A grandfather feared for his life as a hit-and-run lorry driver rammed his motorbike off the road.

Bill Ryan, of Kingfisher Close, Colchester, will be off work for four months after the truck slammed into him three times and forced him to drive into a crash barrier.

He believes he owes his life to two passers-by who spotted his headlights as he lay unable to move in the roadside undergrowth.

Doctors told the removals worker that two of his ribs had been snapped and were floating free - one just a centimetre away from puncturing his lungs and the other a millimetre from his spleen.
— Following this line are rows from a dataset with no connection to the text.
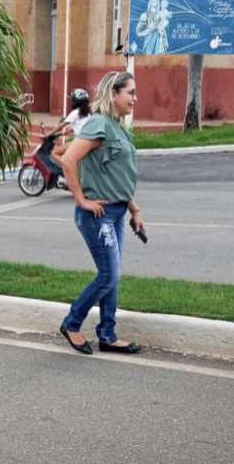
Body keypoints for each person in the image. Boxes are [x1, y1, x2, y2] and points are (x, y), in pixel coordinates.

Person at [58, 71, 145, 355]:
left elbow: (119, 176)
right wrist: (81, 200)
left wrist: (134, 209)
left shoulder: (116, 126)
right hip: (98, 215)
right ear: (114, 94)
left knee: (113, 276)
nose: (135, 98)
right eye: (130, 92)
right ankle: (72, 324)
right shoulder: (98, 123)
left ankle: (107, 335)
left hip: (117, 212)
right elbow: (68, 160)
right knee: (108, 275)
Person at [42, 88, 91, 163]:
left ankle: (67, 167)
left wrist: (47, 135)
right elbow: (82, 126)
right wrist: (67, 132)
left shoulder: (76, 112)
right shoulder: (88, 113)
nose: (72, 102)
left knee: (54, 153)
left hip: (77, 142)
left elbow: (61, 126)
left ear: (76, 101)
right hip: (87, 142)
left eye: (73, 100)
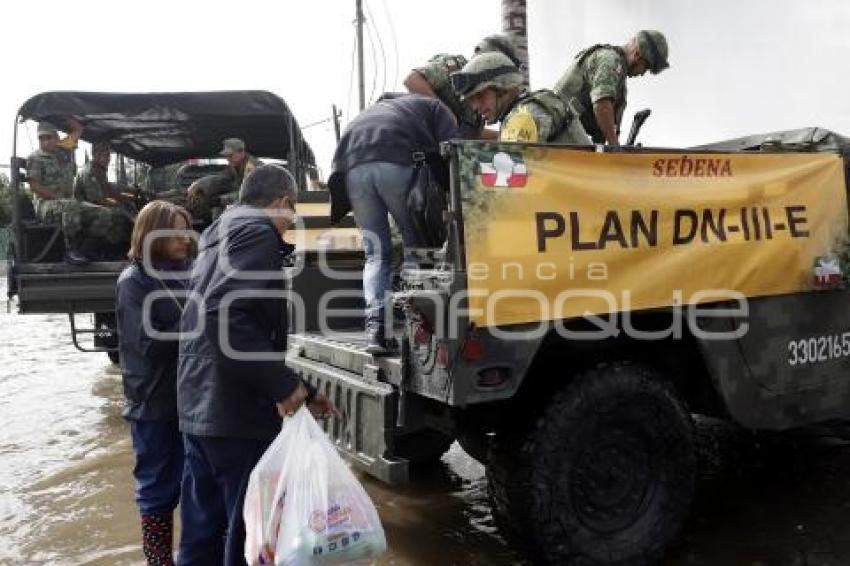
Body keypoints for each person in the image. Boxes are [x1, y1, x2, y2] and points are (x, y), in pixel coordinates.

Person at [176, 164, 336, 566]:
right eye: (293, 210)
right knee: (250, 532)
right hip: (233, 414)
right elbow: (226, 316)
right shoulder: (256, 230)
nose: (291, 221)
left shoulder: (218, 230)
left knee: (202, 530)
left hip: (199, 405)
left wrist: (305, 390)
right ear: (282, 202)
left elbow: (227, 321)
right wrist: (283, 387)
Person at [327, 94, 457, 353]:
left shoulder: (379, 110)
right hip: (395, 161)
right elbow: (453, 152)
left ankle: (376, 331)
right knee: (414, 247)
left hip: (352, 169)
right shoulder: (435, 106)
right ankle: (413, 326)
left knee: (375, 254)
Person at [116, 200, 195, 565]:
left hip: (191, 398)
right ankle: (158, 559)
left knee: (197, 484)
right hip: (153, 400)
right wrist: (198, 329)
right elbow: (147, 341)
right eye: (175, 231)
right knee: (157, 486)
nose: (184, 238)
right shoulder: (134, 281)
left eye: (185, 230)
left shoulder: (188, 272)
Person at [553, 30, 670, 145]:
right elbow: (602, 105)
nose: (643, 73)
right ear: (637, 55)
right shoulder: (609, 60)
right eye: (645, 67)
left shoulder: (619, 82)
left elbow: (608, 131)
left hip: (568, 134)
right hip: (558, 130)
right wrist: (614, 148)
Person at [451, 52, 591, 144]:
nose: (475, 107)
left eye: (480, 95)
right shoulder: (520, 113)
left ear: (503, 88)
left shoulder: (524, 117)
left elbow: (513, 178)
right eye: (471, 100)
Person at [403, 33, 520, 139]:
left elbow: (470, 133)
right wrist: (444, 115)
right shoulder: (456, 68)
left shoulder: (487, 95)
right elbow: (413, 80)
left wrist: (504, 138)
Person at [26, 119, 90, 262]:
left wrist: (66, 116)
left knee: (101, 211)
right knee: (71, 206)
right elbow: (35, 187)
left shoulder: (62, 150)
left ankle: (92, 248)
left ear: (56, 138)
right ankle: (70, 250)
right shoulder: (35, 158)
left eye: (48, 137)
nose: (45, 142)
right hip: (45, 204)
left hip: (66, 202)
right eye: (41, 138)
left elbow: (77, 131)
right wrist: (57, 196)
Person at [73, 141, 134, 258]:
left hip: (94, 207)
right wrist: (118, 205)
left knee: (124, 212)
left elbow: (109, 192)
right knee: (119, 215)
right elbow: (97, 200)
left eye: (108, 155)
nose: (108, 159)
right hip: (83, 210)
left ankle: (114, 249)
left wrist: (127, 198)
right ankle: (95, 250)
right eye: (105, 155)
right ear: (95, 155)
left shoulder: (100, 171)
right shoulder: (90, 172)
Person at [186, 138, 260, 222]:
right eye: (226, 156)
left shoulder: (252, 169)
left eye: (230, 155)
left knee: (220, 207)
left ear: (241, 152)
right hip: (247, 206)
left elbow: (247, 195)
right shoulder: (236, 165)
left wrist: (220, 200)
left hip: (258, 209)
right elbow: (221, 179)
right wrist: (198, 185)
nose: (227, 159)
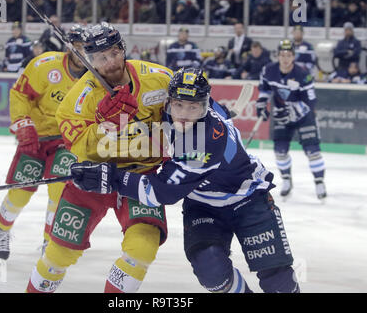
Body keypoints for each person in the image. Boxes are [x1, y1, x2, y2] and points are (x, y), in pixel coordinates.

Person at [69, 67, 300, 293]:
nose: (183, 115)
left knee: (278, 280)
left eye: (193, 108)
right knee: (211, 270)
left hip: (248, 200)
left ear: (204, 107)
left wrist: (110, 178)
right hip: (203, 206)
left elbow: (160, 193)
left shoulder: (207, 141)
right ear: (169, 102)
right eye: (179, 105)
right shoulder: (176, 111)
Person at [25, 22, 173, 293]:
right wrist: (106, 125)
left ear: (123, 49)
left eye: (115, 53)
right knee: (59, 255)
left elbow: (192, 110)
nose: (111, 62)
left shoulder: (159, 78)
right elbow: (80, 148)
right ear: (90, 60)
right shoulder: (77, 100)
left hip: (140, 178)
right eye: (101, 58)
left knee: (143, 247)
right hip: (94, 177)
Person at [0, 25, 88, 261]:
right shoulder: (45, 65)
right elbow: (19, 94)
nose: (82, 55)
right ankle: (2, 230)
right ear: (69, 47)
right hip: (35, 138)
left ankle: (49, 241)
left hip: (67, 142)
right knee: (21, 191)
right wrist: (24, 125)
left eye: (88, 50)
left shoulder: (96, 78)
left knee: (59, 189)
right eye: (78, 49)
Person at [256, 40, 326, 200]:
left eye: (288, 55)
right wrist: (261, 104)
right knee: (280, 151)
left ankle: (319, 181)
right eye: (282, 55)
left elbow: (311, 100)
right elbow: (264, 89)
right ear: (278, 56)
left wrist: (295, 111)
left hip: (304, 116)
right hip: (281, 115)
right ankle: (286, 180)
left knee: (312, 151)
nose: (285, 58)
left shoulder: (303, 73)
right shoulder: (268, 70)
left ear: (293, 56)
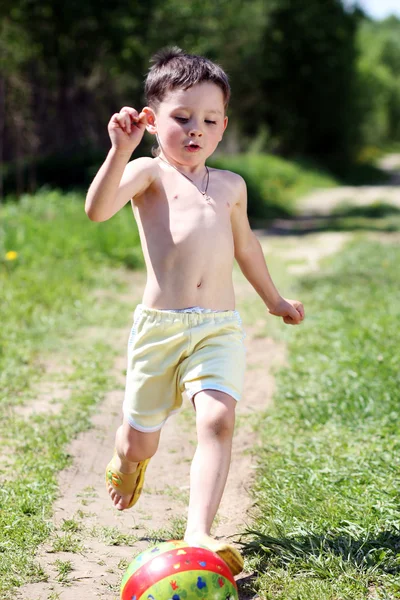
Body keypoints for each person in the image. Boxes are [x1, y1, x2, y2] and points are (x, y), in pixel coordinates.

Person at [85, 47, 305, 576]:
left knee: (218, 419)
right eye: (181, 118)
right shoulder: (146, 174)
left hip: (217, 328)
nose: (194, 129)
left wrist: (274, 300)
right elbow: (97, 210)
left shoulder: (231, 186)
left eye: (208, 120)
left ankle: (199, 531)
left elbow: (247, 247)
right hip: (161, 330)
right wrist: (119, 151)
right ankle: (130, 457)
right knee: (142, 438)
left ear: (223, 126)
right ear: (153, 120)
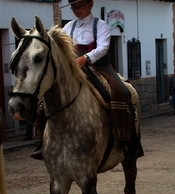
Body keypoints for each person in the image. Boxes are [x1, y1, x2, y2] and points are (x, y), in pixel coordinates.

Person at [32, 0, 144, 159]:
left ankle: (129, 141)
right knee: (47, 97)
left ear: (90, 4)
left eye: (80, 5)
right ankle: (44, 142)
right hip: (71, 70)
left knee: (123, 91)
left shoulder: (101, 25)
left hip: (99, 67)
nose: (77, 10)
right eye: (74, 7)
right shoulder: (68, 27)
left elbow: (103, 47)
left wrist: (85, 58)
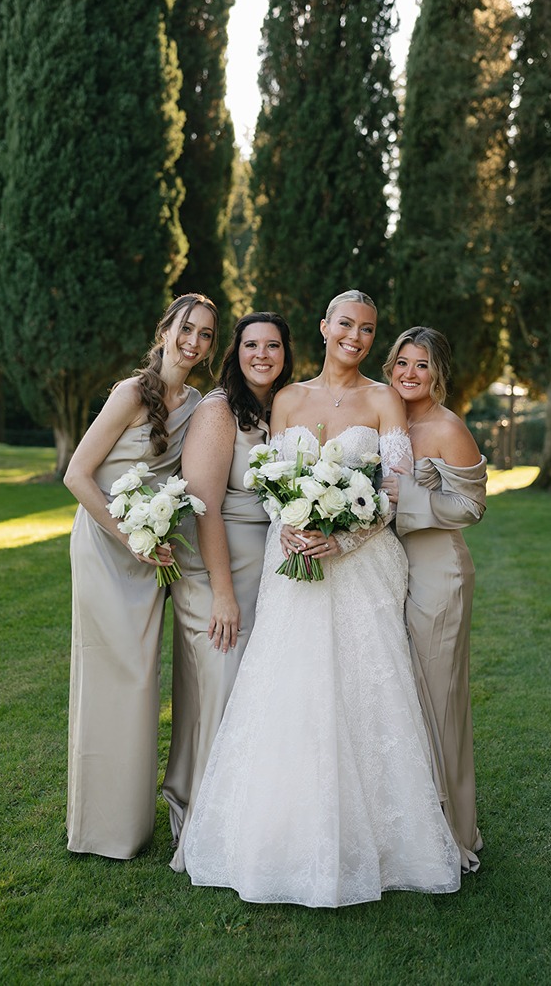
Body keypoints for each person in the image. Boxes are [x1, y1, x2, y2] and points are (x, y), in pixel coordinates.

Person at [183, 291, 461, 907]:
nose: (355, 337)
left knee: (367, 693)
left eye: (367, 330)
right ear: (324, 327)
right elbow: (274, 480)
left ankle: (387, 843)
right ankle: (281, 839)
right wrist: (290, 521)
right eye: (345, 325)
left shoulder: (384, 398)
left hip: (361, 565)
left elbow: (391, 493)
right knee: (293, 693)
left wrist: (345, 537)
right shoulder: (288, 398)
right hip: (294, 562)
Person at [64, 292, 218, 859]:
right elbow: (77, 476)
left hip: (152, 546)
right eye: (187, 328)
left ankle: (129, 823)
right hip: (109, 545)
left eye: (205, 335)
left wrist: (152, 535)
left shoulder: (197, 402)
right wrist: (128, 534)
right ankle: (102, 831)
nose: (194, 342)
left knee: (140, 682)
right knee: (112, 678)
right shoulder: (131, 393)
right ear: (166, 328)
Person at [163, 311, 294, 872]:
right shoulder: (218, 412)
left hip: (266, 569)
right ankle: (202, 821)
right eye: (249, 345)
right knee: (218, 688)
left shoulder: (283, 410)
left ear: (287, 352)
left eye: (272, 345)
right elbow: (204, 508)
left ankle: (251, 817)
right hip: (217, 572)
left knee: (254, 696)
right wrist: (222, 594)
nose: (261, 355)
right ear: (234, 353)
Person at [381, 325, 487, 873]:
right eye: (402, 362)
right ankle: (413, 821)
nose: (409, 374)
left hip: (438, 572)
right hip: (393, 572)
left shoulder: (448, 427)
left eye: (421, 365)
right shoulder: (389, 418)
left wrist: (411, 495)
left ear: (437, 373)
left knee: (440, 701)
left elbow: (471, 506)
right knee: (405, 699)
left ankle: (453, 830)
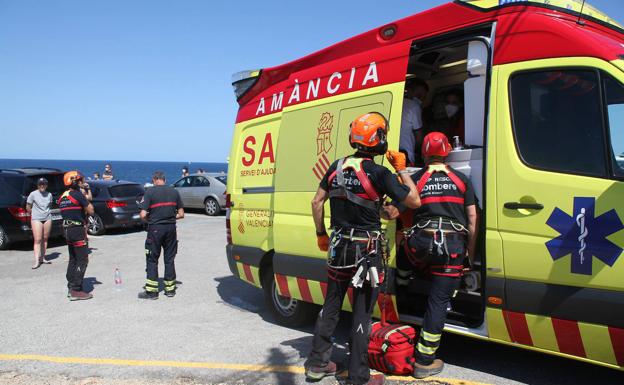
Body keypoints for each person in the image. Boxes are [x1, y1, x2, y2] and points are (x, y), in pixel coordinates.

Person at [305, 112, 421, 385]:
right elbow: (414, 200)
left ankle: (318, 364)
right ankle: (358, 376)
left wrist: (321, 233)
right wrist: (402, 169)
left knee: (331, 305)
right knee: (361, 312)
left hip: (338, 248)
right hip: (366, 254)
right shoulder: (380, 173)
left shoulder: (337, 166)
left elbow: (316, 202)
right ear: (376, 139)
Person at [387, 132, 477, 378]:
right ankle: (425, 359)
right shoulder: (461, 180)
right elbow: (472, 219)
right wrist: (469, 255)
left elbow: (393, 213)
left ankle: (402, 287)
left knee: (404, 252)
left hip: (420, 247)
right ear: (447, 151)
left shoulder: (416, 179)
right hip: (451, 249)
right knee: (438, 301)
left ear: (425, 154)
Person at [137, 171, 184, 299]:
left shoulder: (150, 192)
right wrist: (168, 218)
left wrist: (150, 220)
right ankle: (170, 290)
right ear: (164, 179)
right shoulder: (174, 192)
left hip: (155, 230)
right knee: (169, 259)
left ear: (154, 179)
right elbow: (181, 214)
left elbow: (142, 215)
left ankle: (152, 292)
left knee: (152, 259)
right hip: (171, 229)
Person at [58, 171, 95, 301]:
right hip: (77, 229)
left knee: (73, 257)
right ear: (73, 181)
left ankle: (71, 283)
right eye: (79, 180)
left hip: (67, 230)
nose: (81, 182)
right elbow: (91, 210)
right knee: (83, 259)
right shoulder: (77, 194)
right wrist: (86, 200)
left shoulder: (63, 196)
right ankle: (76, 289)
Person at [400, 77, 429, 166]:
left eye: (423, 97)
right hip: (406, 157)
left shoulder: (397, 102)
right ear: (409, 90)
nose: (420, 99)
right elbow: (419, 138)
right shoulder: (414, 106)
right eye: (419, 96)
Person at [26, 178, 53, 269]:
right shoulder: (33, 194)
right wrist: (33, 215)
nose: (42, 185)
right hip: (36, 218)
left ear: (46, 185)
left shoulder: (49, 194)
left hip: (47, 218)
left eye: (44, 184)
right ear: (37, 185)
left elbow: (50, 206)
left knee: (45, 239)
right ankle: (37, 261)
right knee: (37, 239)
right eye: (40, 184)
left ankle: (42, 258)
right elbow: (28, 206)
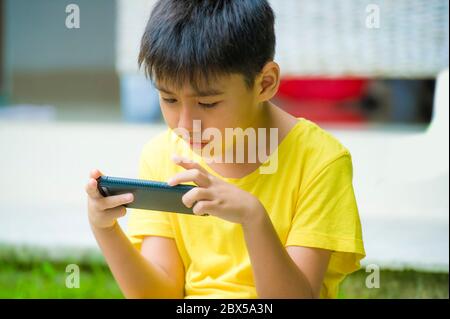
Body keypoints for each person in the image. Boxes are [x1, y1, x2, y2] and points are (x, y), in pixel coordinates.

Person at [85, 0, 365, 299]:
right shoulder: (162, 155)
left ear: (265, 83)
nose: (185, 124)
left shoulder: (320, 160)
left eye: (207, 103)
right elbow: (160, 295)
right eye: (169, 99)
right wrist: (105, 229)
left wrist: (253, 218)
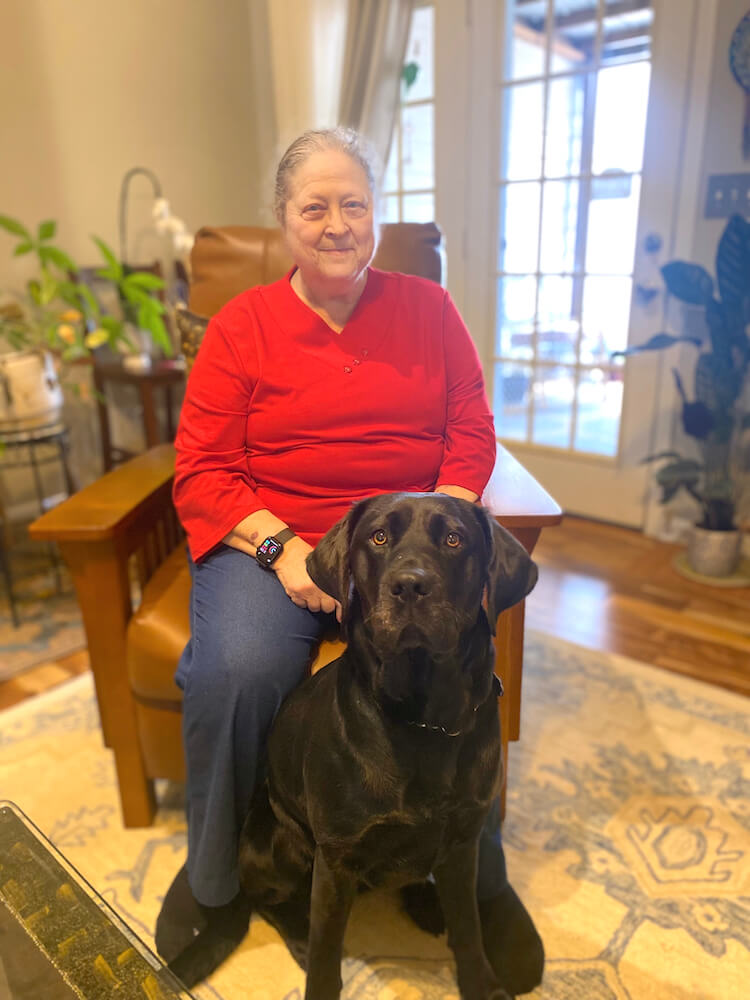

Mr Ryan, 53, was riding home from work in London at 4pm on December 12 when he noticed the articulated lorry was close behind him on the ramp from the M25 to the Brook Street Interchange, at Brentwood.

It then rammed him at about 20mph, but he was unable to get out of the way as another truck was in front of him.

When it crashed into his 1100cc Honda bike a second time he was swept past the exit to the A12, where he wanted to turn off, and the third impact sent him hurtling towards the barrier.

He said he deliberately accelerated into it, as he was convinced the truck would crush him to death if he failed to clear the obstacle.

"The lorry just drove on as if nothing had happened," Mr Ryan said: "I was conscious the whole time but I couldn't move."

The father-of-three and grandfather-of-one said he was convinced he had been deliberately rammed, but could think of no-one who would want to harm him.

The only possible explanation he could offer was that the driver was a rival football supporter and had spotted his personalised West Ham number plate.